The final cruise was a 140 mile paddle down the Withlacoochee River starting from Lacoochee which is about to 40 miles north of Lakeland, Florida. Initially we were going to paddle upstream to the source of this river but with time constraints we were unable to do that. It was soon obvious that we had made many major adjustments from our last cruise which showed many positive results. A friend of Chuck’s constructed a beautiful and very efficient splashing cover on his 18 foot canoe. He was well packed and organized. I had achieved less practical results. My packing of the canoe and the organization of the packing within the bags had much improved from that last trip but I felt I could have done a better job after my later assessment of the cruise. My splash cover idea was quickly tested when I installed my canoe sail and supplementary sail equipment. If I had installed that equipment, my splash cover idea would have worked beautifully at hardly any cost but with the new equipment installation, I had to make more efficient adjustments after this last shakedown cruise.
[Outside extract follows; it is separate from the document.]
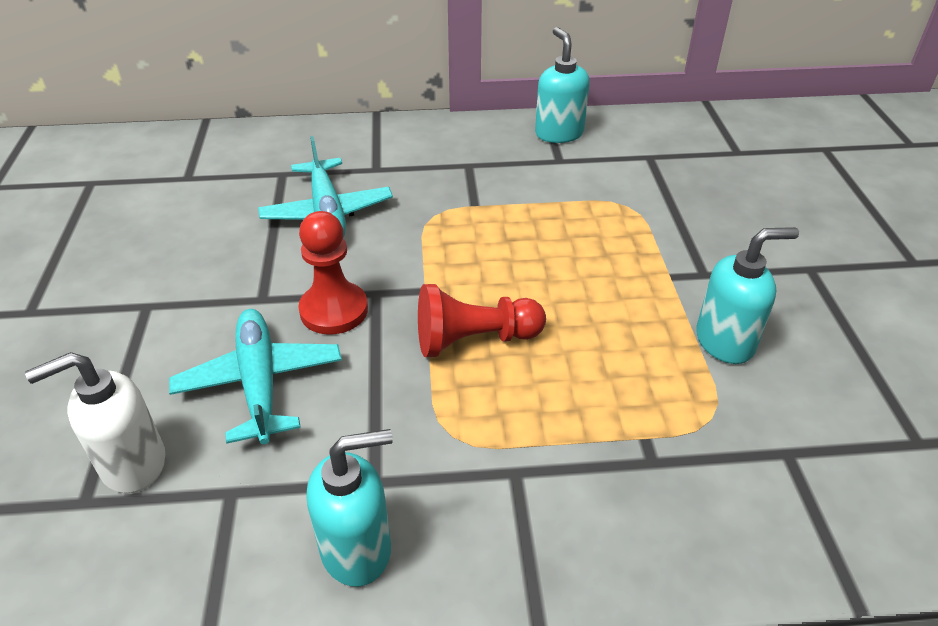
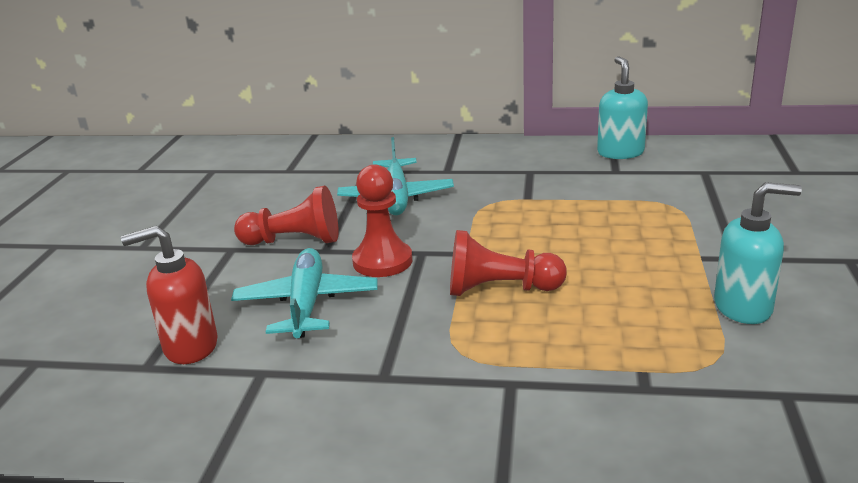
camera: 15 degrees right, 15 degrees down
(132, 464) = (190, 347): white soap dispenser -> red soap dispenser
(221, 288) = (294, 241): none -> red pawn
(357, 549) = (354, 420): turquoise soap dispenser -> none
I purchased a 14 foot long aluminum canoe with a wide girth which has Etho-foam sponsons and with an Etho-foam interior. Although this canoe is much slower and less mobile, it is almost impossible to turn it over due to its width and sponsons. This canoe is well adapted to ocean paddling and sailing, which I plan to do after the Yukon trip. I initially planned to store my canoe in Emmonak for the winter and the following Spring paddle and sail north to Nome, then south down the Bering Sea coast of Alaska and into the North Pacific along the southern coast of Alaska and on to the uninhabited island filled west coast of Canada to Seattle, WA. I plan to do this some time but it will have to be later due to conflicting summer plans. For a three-month venture, I feel I made a mistake in selecting a 14 foot canoe. Although previously, all my canoes have been less than 17 feet, because I did not need such a large canoe for my hunting, fishing and camping expeditions. I feel in this case for storage purposes that a 17 foot canoe is a better selection.
My splash cover is simply a combination of two — 6 by 8 tarp covers that cost 4 dollars apiece at Wal-Mart. I purchased at Home Depot five 8 foot pieces of aluminum half-inch angle and metal screwed the angle on the entire perimeter of my aluminum canoe. Once the angle was installed, I simply fitted the tarps starting from the bow over the angles and fitted a second piece of angle over the tarp into the installed angle and securing it with bungee cords. This type of system affords any type of volume packing one does in his canoe. For example, if I shot a moose, I can simply fit my tarp over the newly raised pile in my canoe and clamp down the adjusted tarp with my bungee cords. The total cost of the effort does not exceed $40. If one tries to purchase commercial splash cover, most exceed $250 and do not afford rapid accessibility to one’s equipment that is covered.
This, of course, is only a cursory overview of information and experiences presently acquired. At the end of the trip, Chuck and I are going to compose an instructional book to assist other interested parties in planning their future trips by citing actual experiences and errors initiated by us. We will explain how we packed our canoes and canoe bags and how we went about the food planning. The book will list the actual equipment we used on this trip and identify any equipment or supplies that we should have taken.